Consider automating the charging process. Suppose the parking area is geo-fenced and each BEV has a new form of valet mode, say, _charge_ _valet_ mode that allows the BEV to be driven within the geo-fenced area at a speed not to exceed the parking area speed limit. A queue of uncharged BEVs is formed and as BEVs complete charging they are moved to a free parking space; their location recorded and their now free charging stall is occupied by the car at the top of the queue so that charging can begin. The BEV, in charge valet mode notifies the queue system as to the state of charge.
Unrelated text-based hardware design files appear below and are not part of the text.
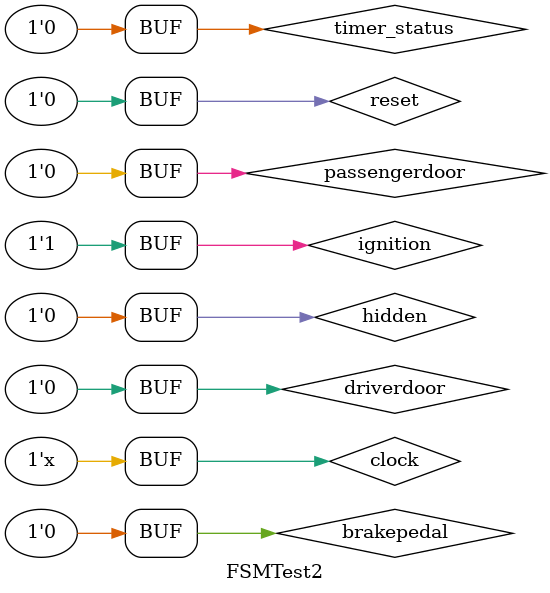
<source format=v>
`timescale 1ns / 1ps

module FSMTest2;
	// Inputs
	reg clock;
	reg passengerdoor;
	reg driverdoor;
	reg ignition;
	reg hidden;
	reg brakepedal;
	reg timer_status;
	reg reset;

	// Outputs
	wire fuelpump;
	wire status;
	wire siren;

	// Instantiate the Unit Under Test (UUT)
	FSM uut (
		.clock(clock), 
		.passengerdoor(passengerdoor), 
		.driverdoor(driverdoor), 
		.ignition(ignition), 
		.hidden(hidden), 
		.brakepedal(brakepedal), 
		.timer_status(timer_status), 
		.reset(reset), 
		.fuelpump(fuelpump), 
		.status(status), 
		.siren(siren)
	);

	always begin
	#5 clock = ~clock;
	end
	
	initial begin
		// Initialize Inputs
		clock = 0;
		passengerdoor = 0;
		driverdoor = 0;
		ignition = 0;
		hidden = 0;
		brakepedal = 0;
		timer_status = 0;
		reset = 0;

		// Wait 100 ns for global reset to finish
		#100;
        ignition = 1;
		// Add stimulus here
	end
endmodule


</source>
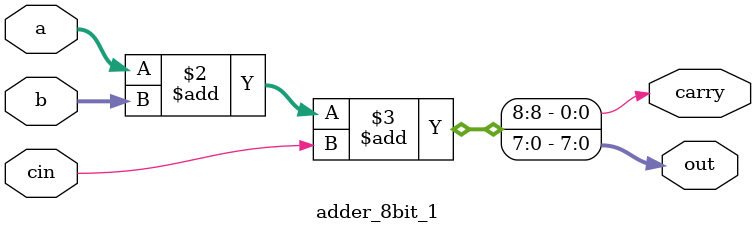
<source format=v>
module adder_8bit_1(a,b,cin,out,carry);
input     [7:0]  a,   b;
input            cin;
output    [7:0]  out;
output           carry;
reg        [7:0]  out;
reg               carry;    
always@(a or b or cin)
 {carry,out}=a+b+cin;

endmodule

</source>
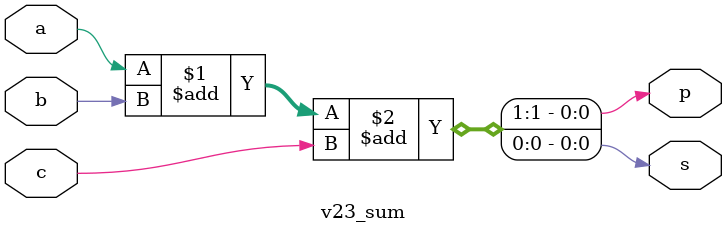
<source format=v>
module v23_sum(a,b,c,p,s);
input a,b,c;
output p,s;
assign {p,s} = a + b + c;
endmodule
</source>
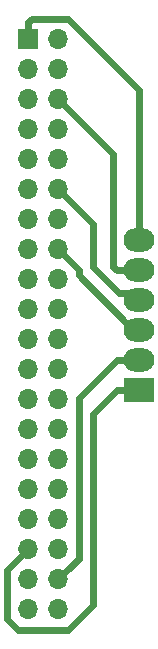
<source format=gbr>
G04 #@! TF.GenerationSoftware,KiCad,Pcbnew,5.0.0-rc2-dev-unknown-5e5e80d~64~ubuntu16.04.1*
G04 #@! TF.CreationDate,2018-05-07T09:41:14-03:00*
G04 #@! TF.ProjectId,audio_2,617564696F5F322E6B696361645F7063,rev?*
G04 #@! TF.SameCoordinates,Original*
G04 #@! TF.FileFunction,Copper,L1,Top,Signal*
G04 #@! TF.FilePolarity,Positive*
%FSLAX46Y46*%
G04 Gerber Fmt 4.6, Leading zero omitted, Abs format (unit mm)*
G04 Created by KiCad (PCBNEW 5.0.0-rc2-dev-unknown-5e5e80d~64~ubuntu16.04.1) date Mon May  7 09:41:14 2018*
%MOMM*%
%LPD*%
G01*
G04 APERTURE LIST*
%ADD10O,1.700000X1.700000*%
%ADD11R,1.700000X1.700000*%
%ADD12O,2.600000X2.000000*%
%ADD13R,2.600000X2.000000*%
%ADD14C,0.600000*%
G04 APERTURE END LIST*
D10*
X126485001Y-135367500D03*
X123945001Y-135367500D03*
X126485001Y-132827500D03*
X123945001Y-132827500D03*
X126485001Y-130287500D03*
X123945001Y-130287500D03*
X126485001Y-127747500D03*
X123945001Y-127747500D03*
X126485001Y-125207500D03*
X123945001Y-125207500D03*
X126485001Y-122667500D03*
X123945001Y-122667500D03*
X126485001Y-120127500D03*
X123945001Y-120127500D03*
X126485001Y-117587500D03*
X123945001Y-117587500D03*
X126485001Y-115047500D03*
X123945001Y-115047500D03*
X126485001Y-112507500D03*
X123945001Y-112507500D03*
X126485001Y-109967500D03*
X123945001Y-109967500D03*
X126485001Y-107427500D03*
X123945001Y-107427500D03*
X126485001Y-104887500D03*
X123945001Y-104887500D03*
X126485001Y-102347500D03*
X123945001Y-102347500D03*
X126485001Y-99807500D03*
X123945001Y-99807500D03*
X126485001Y-97267500D03*
X123945001Y-97267500D03*
X126485001Y-94727500D03*
X123945001Y-94727500D03*
X126485001Y-92187500D03*
X123945001Y-92187500D03*
X126485001Y-89647500D03*
X123945001Y-89647500D03*
X126485001Y-87107500D03*
D11*
X123945001Y-87107500D03*
D12*
X133350000Y-104140000D03*
X133350000Y-106680000D03*
X133350000Y-109220000D03*
X133350000Y-111760000D03*
X133350000Y-114300000D03*
D13*
X133350000Y-116840000D03*
D14*
X123945001Y-85657500D02*
X123945001Y-87107500D01*
X124245002Y-85357499D02*
X123945001Y-85657500D01*
X127325002Y-85357499D02*
X124245002Y-85357499D01*
X133350000Y-91382497D02*
X127325002Y-85357499D01*
X133350000Y-104140000D02*
X133350000Y-91382497D01*
X131149990Y-106379990D02*
X131450000Y-106680000D01*
X131450000Y-106680000D02*
X133350000Y-106680000D01*
X131149990Y-96852489D02*
X131149990Y-106379990D01*
X126485001Y-92187500D02*
X131149990Y-96852489D01*
X129435012Y-102757511D02*
X126485001Y-99807500D01*
X129435012Y-106362082D02*
X129435012Y-102757511D01*
X131652940Y-108580010D02*
X129435012Y-106362082D01*
X132710010Y-108580010D02*
X131652940Y-108580010D01*
X133350000Y-109220000D02*
X132710010Y-108580010D01*
X127335000Y-131977501D02*
X126485001Y-132827500D01*
X128235002Y-117514998D02*
X128235002Y-131077499D01*
X131450000Y-114300000D02*
X128235002Y-117514998D01*
X128235002Y-131077499D02*
X127335000Y-131977501D01*
X133350000Y-114300000D02*
X131450000Y-114300000D01*
X123095002Y-131137499D02*
X123945001Y-130287500D01*
X122195000Y-132037501D02*
X123095002Y-131137499D01*
X122195000Y-136207501D02*
X122195000Y-132037501D01*
X123105000Y-137117501D02*
X122195000Y-136207501D01*
X127325002Y-137117501D02*
X123105000Y-137117501D01*
X129435012Y-135007491D02*
X127325002Y-137117501D01*
X129435012Y-118854988D02*
X129435012Y-135007491D01*
X131450000Y-116840000D02*
X129435012Y-118854988D01*
X133350000Y-116840000D02*
X131450000Y-116840000D01*
X127335000Y-105737499D02*
X126485001Y-104887500D01*
X128235002Y-106637501D02*
X127335000Y-105737499D01*
X132262991Y-111120010D02*
X128235002Y-107092021D01*
X132710010Y-111120010D02*
X132262991Y-111120010D01*
X128235002Y-107092021D02*
X128235002Y-106637501D01*
X133350000Y-111760000D02*
X132710010Y-111120010D01*
M02*

</source>
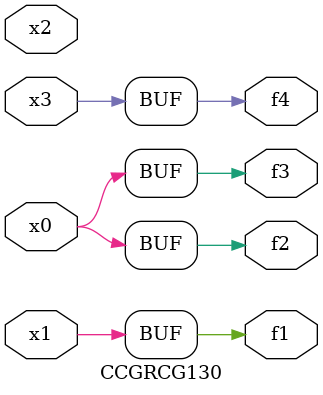
<source format=v>
module CCGRCG130(
	input x0, x1, x2, x3,
	output f1, f2, f3, f4
);
	assign f1 = x1;
	assign f2 = x0;
	assign f3 = x0;
	assign f4 = x3;
endmodule

</source>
As new BEVs that require charging arrive at the parking area they notify the charging queue system and thereby enter the queue. Initially a charging attendant could manage the BEV queue and record where each charged BEV is parked so that returning drivers can retrieve their BEV. Later as the cars are able to self park, the need for an attendant can be eliminated and the BEV can guide a returning driver to its parking space. This process appears to solve the ICE/BEV occupying charging stalls without charging at the cost of an attendant and changes to BEV software. Are there other solutions or improvements to this process that should be considered?


----------



## Spiffywerks (Jul 30, 2017)

This, plus FSD to find a parking space after it's charged. Problem solved.


----------



## NaplesTeslaM3 (Aug 2, 2017)

Florida Statutes specifically address the non-BEV parking problem (especially 366.94 (3)(a) and (3)(b)):

*2012 Florida Statutes*

Title XXVIIRAILROADS AND OTHER REGULATED UTILITIES
Chapter 366PUBLIC UTILITIES*Entire Chapter*
*SECTION 94 
Electric vehicle charging stations.*​*366.94 Electric vehicle charging stations.-*
...
(3)(a) It is unlawful for a person to stop, stand, or park a vehicle that is not capable of using an electrical recharging station within any parking space specifically designated for charging an electric vehicle.
(b) If a law enforcement officer finds a motor vehicle in violation of this subsection, the officer or specialist shall charge the operator or other person in charge of the vehicle in violation with a noncriminal traffic infraction, punishable as provided in s. 316.008(4) or s. 318.18.
...

This DOESN'T deal with our careless fellow Tesla owners that think these are Tesla PARKING spaces, not CHARGING spaces.


----------